Status

Current state: Under Discussion

Discussion thread:

JIRA: KAFKA-9592

Please keep the discussion on the mailing list rather than commenting on the wiki (wiki discussions get unwieldy fast).

Motivation

Currently if a transactional producer hits a fatal exception, the caller usually catches the exception and handle it by invoking abortTransaction to abort the transaction, and then closing the producer, which makes sense and sounds clean. The tricky scenario is that abortTransaction is not a safe call when the producer is already in an error state, which means user has to do another try-catch with the first layer catch block, making the error handling pretty annoying. It is more appropriate and user-friendly to ensure that the producer client does not throw the same exception again while aborting transaction.

Proposed Changes

Our proposal is quite straightforward and simple. To avoid throwing the same exception twice, we would remember whether a fatal exception has already been thrown to the application level, so that in abortTransaction we will not throw it again, thus making the function safe to be called in an error state.

Public Interfaces

We shall modify the comments on abortTransaction and remove all exceptions except TimeoutException and InterruptException.

/**
* Aborts the ongoing transaction. Any unflushed produce messages will be aborted when this call is made.
* This call will be a no-op if previous transactional call has thrown an exception and made the producer in an error state.
*
* Note that this method will raise {@link TimeoutException} if the transaction cannot be aborted before expiration
* of {@code max.block.ms}. Additionally, it will raise {@link InterruptException} if interrupted.
* It is safe to retry in either case, but it is not possible to attempt a different operation (such as commitTransaction)
* since the abort may already be in the progress of completing. If not retrying, the only option is to close the producer.
*
* @throws TimeoutException if the time taken for aborting the transaction has surpassed <code>max.block.ms</code>.
* @throws InterruptException if the thread is interrupted while blocked
*/
public void abortTransaction();

Suggested Coding Pattern

With this proposed change, users may use transactional APIs as follows.

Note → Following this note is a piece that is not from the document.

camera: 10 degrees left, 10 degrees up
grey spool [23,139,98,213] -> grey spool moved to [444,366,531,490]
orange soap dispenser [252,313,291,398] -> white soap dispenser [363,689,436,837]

Properties props = new Properties();
props.put("bootstrap.servers", "localhost:9092");
props.put("transactional.id", "my-transactional-id");
Producer<String, String> producer = new KafkaProducer<>(props, new StringSerializer(), new StringSerializer());

producer.initTransactions();

try {
    producer.beginTransaction();
    for (int i = 0; i < 100; i++)
        producer.send(new ProducerRecord<>("my-topic", Integer.toString(i), Integer.toString(i)));
    producer.commitTransaction();
} catch (Exception e) {
    producer.abortTransaction();
    if(e instanceof IllegalStateException || 
        e instanceof ProducerFencedException ||
	    e instanceof UnsupportedVersionException || 
        e instanceof AuthorizationException) {
        producer.close();
    }
}


Compatibility, Deprecation, and Migration Plan

Our proposed change can be considered as minor. In users' perspective, they have less exceptions to worry and handle when calling abortTransaction. 

Rejected Alternatives

  1. Internally abort any ongoing transaction within `producer.close`, and comment on `abortTransaction` call to warn user not to do it manually. 
  2. Similar to 1, but get a new `close(boolean abortTransaction)` API call in case some users want to handle transaction state by themselves.
  3. Introduce a new abort transaction API with a boolean flag indicating whether the producer is in error state, instead of throwing exceptions
  4. Introduce a public API `isInError` on producer for user to validate before doing any transactional API calls

The alternatives are rejected because they all require bigger changes.